Passage for review »
# # # # #
Final Reading: Act 250 reform condensed; Budget goes back and forth

This is an excerpt of the special Covid-19 budget session edition of Final Reading compiled by Kit Norton and Xander Landen.


— The Senate got down to business on Wednesday, approving legislation that addresses the impacts of development on forest blocks and sets a framework for managing the state’s recreational trails.

The Democratic-controlled Senate approved a modest 10-page version of H.926, a bill to reform Act 250, Vermont’s 50-year-old land use law. 

After months of discussion in the Senate, interrupted by the Covid-19 pandemic, senators cut the bill and narrowed the focus to best management practices for trails and outdoor recreation, and began to address forest fragmentation and development patterns that break up natural habitat.The Senate bill establishes new forest block and connecting habitat subcriteria in Act 250, with the goal of avoiding fragmentation of forests and reducing the breakup of any connecting habitat by development.
# # # # #
Stored dataset items:
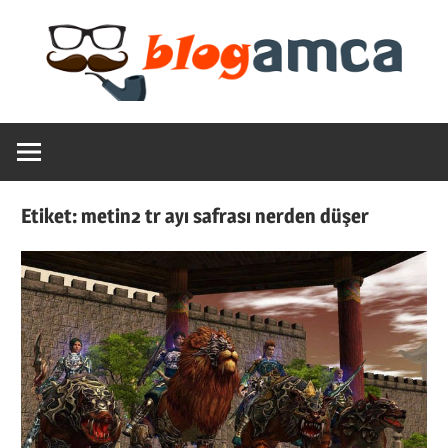
Skip
to
content
Teknoloji,
Blogamca
Haber,
Bilgi
2025
–
Etiket:
metin2 tr ayı safrası nerden düşer
Blogların
Amcası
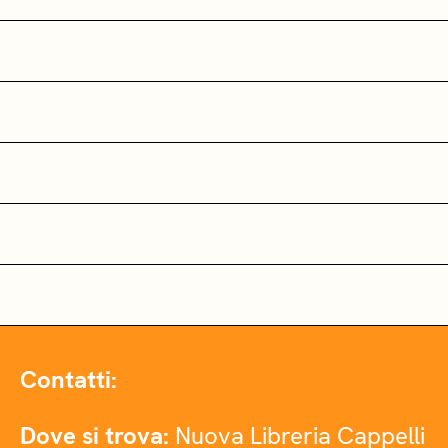
Contatti:
Dove si trova:
Nuova Libreria Cappelli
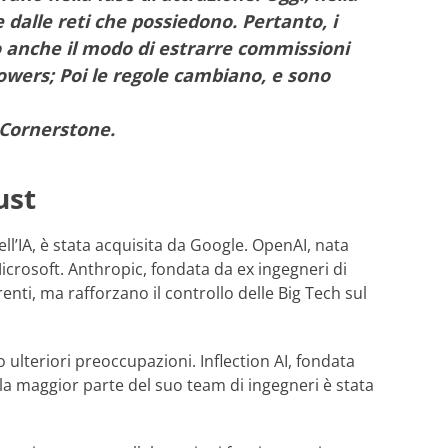
 dalle reti che possiedono. Pertanto, i
no anche il modo di estrarre commissioni
lowers; Poi le regole cambiano, e sono
. Cornerstone.
ust
ell’IA, è stata acquisita da Google. OpenAI, nata
icrosoft. Anthropic, fondata da ex ingegneri di
i, ma rafforzano il controllo delle Big Tech sul
o ulteriori preoccupazioni. Inflection AI, fondata
 la maggior parte del suo team di ingegneri è stata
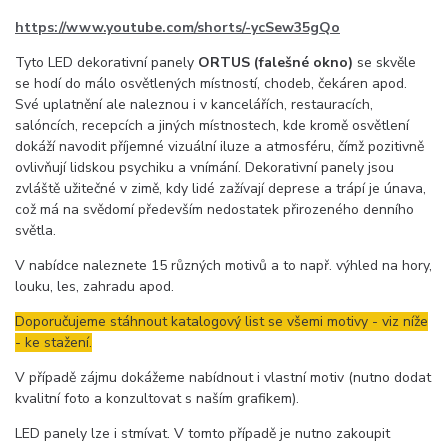
https://www.youtube.com/shorts/-ycSew35gQo
Tyto LED dekorativní panely
ORTUS (falešné okno)
se skvěle
se hodí do málo osvětlených místností, chodeb, čekáren apod.
Své uplatnění ale naleznou i v kancelářích, restauracích,
salóncích, recepcích a jiných místnostech, kde kromě osvětlení
dokáží navodit příjemné vizuální iluze a atmosféru, čímž pozitivně
ovlivňují lidskou psychiku a vnímání. Dekorativní panely jsou
zvláště užitečné v zimě, kdy lidé zažívají deprese a trápí je únava,
což má na svědomí především nedostatek přirozeného denního
světla.
V nabídce naleznete 15 různých motivů a to např. výhled na hory,
louku, les, zahradu apod.
Doporučujeme stáhnout katalogový list se všemi motivy - viz níže
- ke stažení.
V případě zájmu dokážeme nabídnout i vlastní motiv (nutno dodat
kvalitní foto a konzultovat s naším grafikem).
LED panely lze i stmívat. V tomto případě je nutno zakoupit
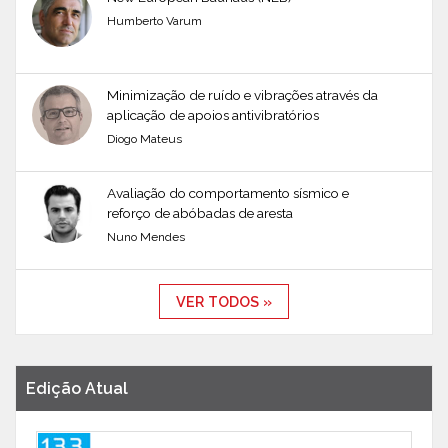
Humberto Varum
Minimização de ruído e vibrações através da
aplicação de apoios antivibratórios
Diogo Mateus
Avaliação do comportamento sísmico e
reforço de abóbadas de aresta
Nuno Mendes
VER TODOS »
Edição Atual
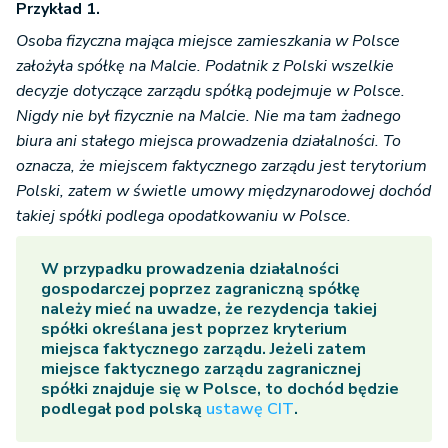
Przykład 1.
Osoba fizyczna mająca miejsce zamieszkania w Polsce
założyła spółkę na Malcie. Podatnik z Polski wszelkie
decyzje dotyczące zarządu spółką podejmuje w Polsce.
Nigdy nie był fizycznie na Malcie. Nie ma tam żadnego
biura ani stałego miejsca prowadzenia działalności. To
oznacza, że miejscem faktycznego zarządu jest terytorium
Polski, zatem w świetle umowy międzynarodowej dochód
takiej spółki podlega opodatkowaniu w Polsce.
W przypadku prowadzenia działalności
gospodarczej poprzez zagraniczną spółkę
należy mieć na uwadze, że rezydencja takiej
spółki określana jest poprzez kryterium
miejsca faktycznego zarządu. Jeżeli zatem
miejsce faktycznego zarządu zagranicznej
spółki znajduje się w Polsce, to dochód będzie
podlegał pod polską
ustawę CIT
.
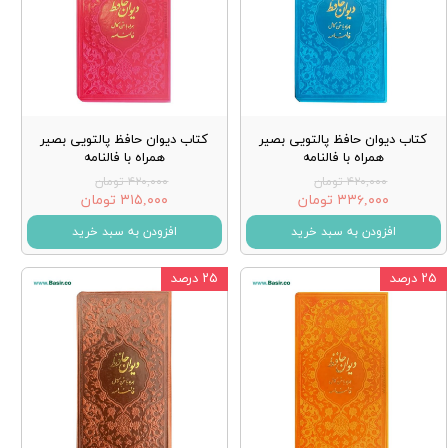
کتاب دیوان حافظ پالتویی بصیر
کتاب دیوان حافظ پالتویی بصیر
همراه با فالنامه
همراه با فالنامه
۴۲۰,۰۰۰ تومان
۴۲۰,۰۰۰ تومان
۳۳۶,۰۰۰ تومان
۳۱۵,۰۰۰ تومان
افزودن به سبد خرید
افزودن به سبد خرید
۲۵ درصد
۲۵ درصد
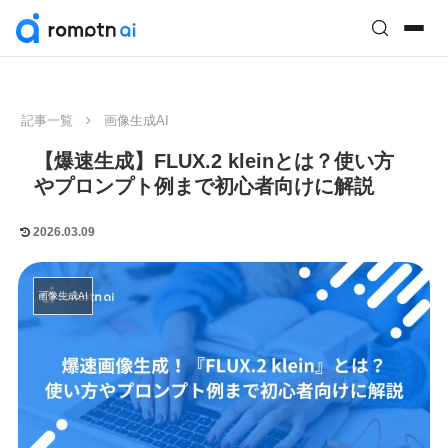
記事一覧
画像生成AI
【爆速生成】FLUX.2 kleinとは？使い方
やプロンプト例まで初心者向けに解説
2026.03.09
画像生成AI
# # # # #
Tasks for this exercise »
- 1) According to the Final Reading excerpt, how long was the version of H.926 that the Senate approved?
- 2) Reproduce the Final Reading excerpt word for word, starting at "The Democratic-controlled Senate" and ending at "habitat by development.".
- 3) For each statement below, say whether the Final Reading excerpt supports it (yes or no), and quote the words that decide it. (a) The Senate approved the legislation on Wednesday. (b) The Senate that approved the bill is Republican-controlled. (c) Act 250 is a Vermont land use law that is 50 years old.

Solutions by task »
- 1) It was a 10-page version.

- 2)
The Democratic-controlled Senate approved a modest 10-page version of H.926, a bill to reform Act 250, Vermont’s 50-year-old land use law. 

After months of discussion in the Senate, interrupted by the Covid-19 pandemic, senators cut the bill and narrowed the focus to best management practices for trails and outdoor recreation, and began to address forest fragmentation and development patterns that break up natural habitat.The Senate bill establishes new forest block and connecting habitat subcriteria in Act 250, with the goal of avoiding fragmentation of forests and reducing the breakup of any connecting habitat by development.

- 3)
(a) Yes: "The Senate got down to business on Wednesday, approving legislation"
(b) No: "The Democratic-controlled Senate approved a modest 10-page version of H.926"
(c) Yes: "Act 250, Vermont’s 50-year-old land use law"